### Task statement:
From the first line of the entries below through the line holding "Source code", write out every line exactly, please, and leave out the pictures.

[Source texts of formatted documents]
....
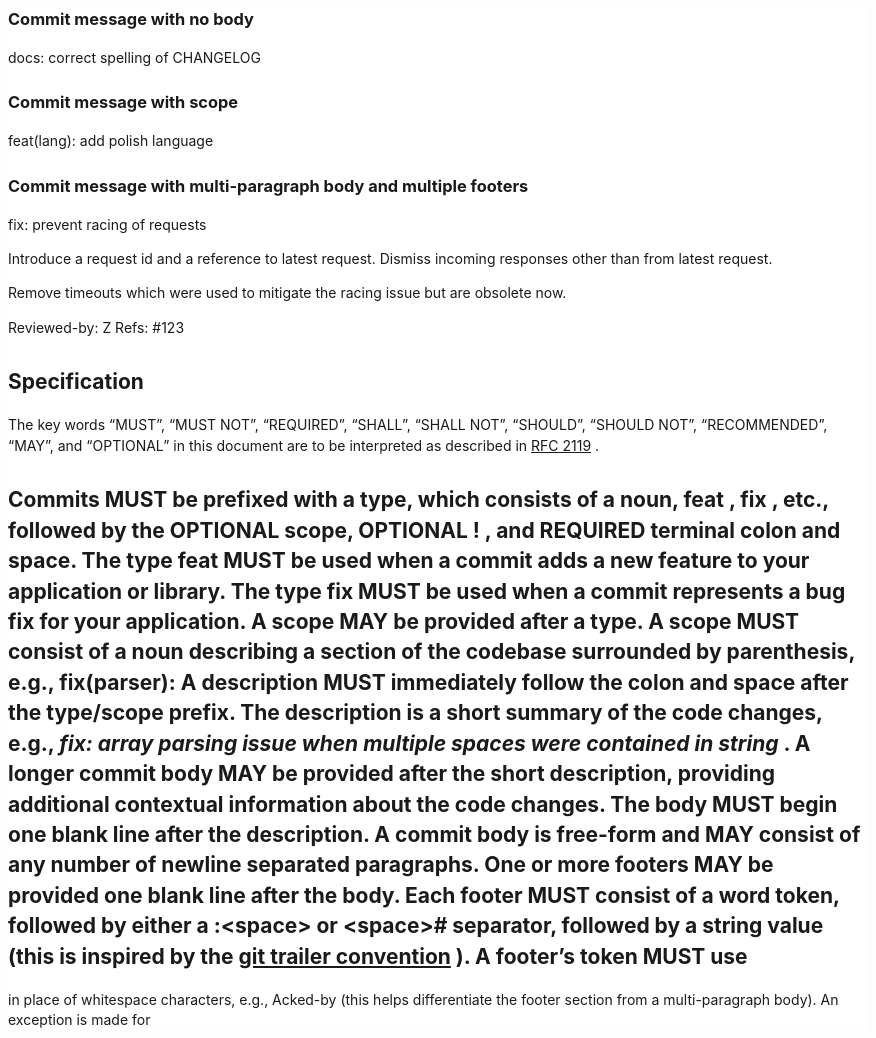 ### Commit message with no body
docs: correct spelling of CHANGELOG

### Commit message with scope
feat(lang): add polish language

### Commit message with multi-paragraph body and multiple footers
fix: prevent racing of requests

Introduce a request id and a reference to latest request. Dismiss
incoming responses other than from latest request.

Remove timeouts which were used to mitigate the racing issue but are
obsolete now.

Reviewed-by: Z
Refs: #123

## Specification

The key words “MUST”, “MUST NOT”, “REQUIRED”, “SHALL”, “SHALL NOT”, “SHOULD”, “SHOULD NOT”, “RECOMMENDED”, “MAY”, and “OPTIONAL” in this document are to be interpreted as described in
[RFC 2119](https://www.ietf.org/rfc/rfc2119.txt)
.

Commits MUST be prefixed with a type, which consists of a noun,
feat
,
fix
, etc., followed
by the OPTIONAL scope, OPTIONAL
!
, and REQUIRED terminal colon and space.
The type
feat
MUST be used when a commit adds a new feature to your application or library.
The type
fix
MUST be used when a commit represents a bug fix for your application.
A scope MAY be provided after a type. A scope MUST consist of a noun describing a
section of the codebase surrounded by parenthesis, e.g.,
fix(parser):
A description MUST immediately follow the colon and space after the type/scope prefix.
The description is a short summary of the code changes, e.g.,
*fix: array parsing issue when multiple spaces were contained in string*
.
A longer commit body MAY be provided after the short description, providing additional contextual information about the code changes. The body MUST begin one blank line after the description.
A commit body is free-form and MAY consist of any number of newline separated paragraphs.
One or more footers MAY be provided one blank line after the body. Each footer MUST consist of
a word token, followed by either a
:&lt;space&gt;
or
&lt;space&gt;#
separator, followed by a string value (this is inspired by the
[git trailer convention](https://git-scm.com/docs/git-interpret-trailers)
).
A footer’s token MUST use
-
in place of whitespace characters, e.g.,
Acked-by
(this helps differentiate
the footer section from a multi-paragraph body). An exception is made for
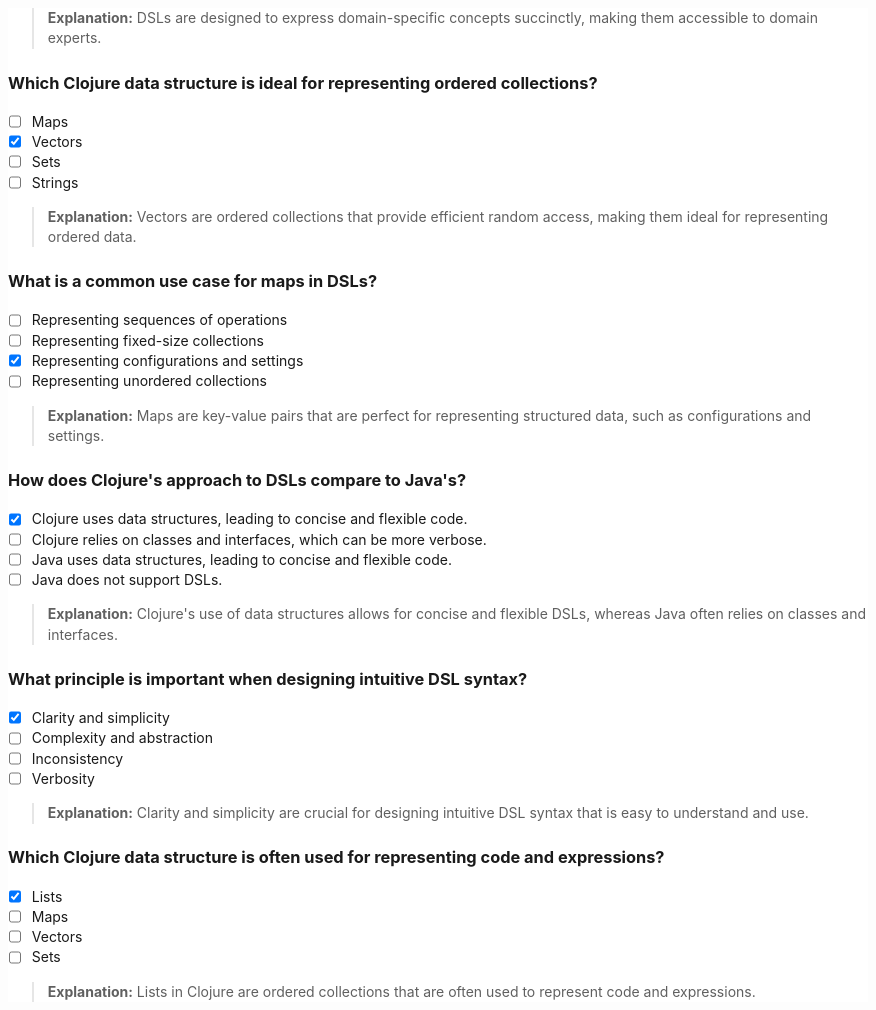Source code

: > **Explanation:** DSLs are designed to express domain-specific concepts succinctly, making them accessible to domain experts.

### Which Clojure data structure is ideal for representing ordered collections?

- [ ] Maps
- [x] Vectors
- [ ] Sets
- [ ] Strings

> **Explanation:** Vectors are ordered collections that provide efficient random access, making them ideal for representing ordered data.

### What is a common use case for maps in DSLs?

- [ ] Representing sequences of operations
- [ ] Representing fixed-size collections
- [x] Representing configurations and settings
- [ ] Representing unordered collections

> **Explanation:** Maps are key-value pairs that are perfect for representing structured data, such as configurations and settings.

### How does Clojure's approach to DSLs compare to Java's?

- [x] Clojure uses data structures, leading to concise and flexible code.
- [ ] Clojure relies on classes and interfaces, which can be more verbose.
- [ ] Java uses data structures, leading to concise and flexible code.
- [ ] Java does not support DSLs.

> **Explanation:** Clojure's use of data structures allows for concise and flexible DSLs, whereas Java often relies on classes and interfaces.

### What principle is important when designing intuitive DSL syntax?

- [x] Clarity and simplicity
- [ ] Complexity and abstraction
- [ ] Inconsistency
- [ ] Verbosity

> **Explanation:** Clarity and simplicity are crucial for designing intuitive DSL syntax that is easy to understand and use.

### Which Clojure data structure is often used for representing code and expressions?

- [x] Lists
- [ ] Maps
- [ ] Vectors
- [ ] Sets

> **Explanation:** Lists in Clojure are ordered collections that are often used to represent code and expressions.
....
### Reply:
 ### Commit message with no body
docs: correct spelling of CHANGELOG

### Commit message with scope
feat(lang): add polish language

### Commit message with multi-paragraph body and multiple footers
fix: prevent racing of requests

Introduce a request id and a reference to latest request. Dismiss
incoming responses other than from latest request.

Remove timeouts which were used to mitigate the racing issue but are
obsolete now.

Reviewed-by: Z
Refs: #123

## Specification

The key words “MUST”, “MUST NOT”, “REQUIRED”, “SHALL”, “SHALL NOT”, “SHOULD”, “SHOULD NOT”, “RECOMMENDED”, “MAY”, and “OPTIONAL” in this document are to be interpreted as described in
[RFC 2119](https://www.ietf.org/rfc/rfc2119.txt)
.

Commits MUST be prefixed with a type, which consists of a noun,
feat
,
fix
, etc., followed
by the OPTIONAL scope, OPTIONAL
!
, and REQUIRED terminal colon and space.
The type
feat
MUST be used when a commit adds a new feature to your application or library.
The type
fix
MUST be used when a commit represents a bug fix for your application.
A scope MAY be provided after a type. A scope MUST consist of a noun describing a
section of the codebase surrounded by parenthesis, e.g.,
fix(parser):
A description MUST immediately follow the colon and space after the type/scope prefix.
The description is a short summary of the code changes, e.g.,
*fix: array parsing issue when multiple spaces were contained in string*
.
A longer commit body MAY be provided after the short description, providing additional contextual information about the code changes. The body MUST begin one blank line after the description.
A commit body is free-form and MAY consist of any number of newline separated paragraphs.
One or more footers MAY be provided one blank line after the body. Each footer MUST consist of
a word token, followed by either a
:&lt;space&gt;
or
&lt;space&gt;#
separator, followed by a string value (this is inspired by the
[git trailer convention](https://git-scm.com/docs/git-interpret-trailers)
).
A footer’s token MUST use
-
in place of whitespace characters, e.g.,
Acked-by
(this helps differentiate
the footer section from a multi-paragraph body). An exception is made for
Source code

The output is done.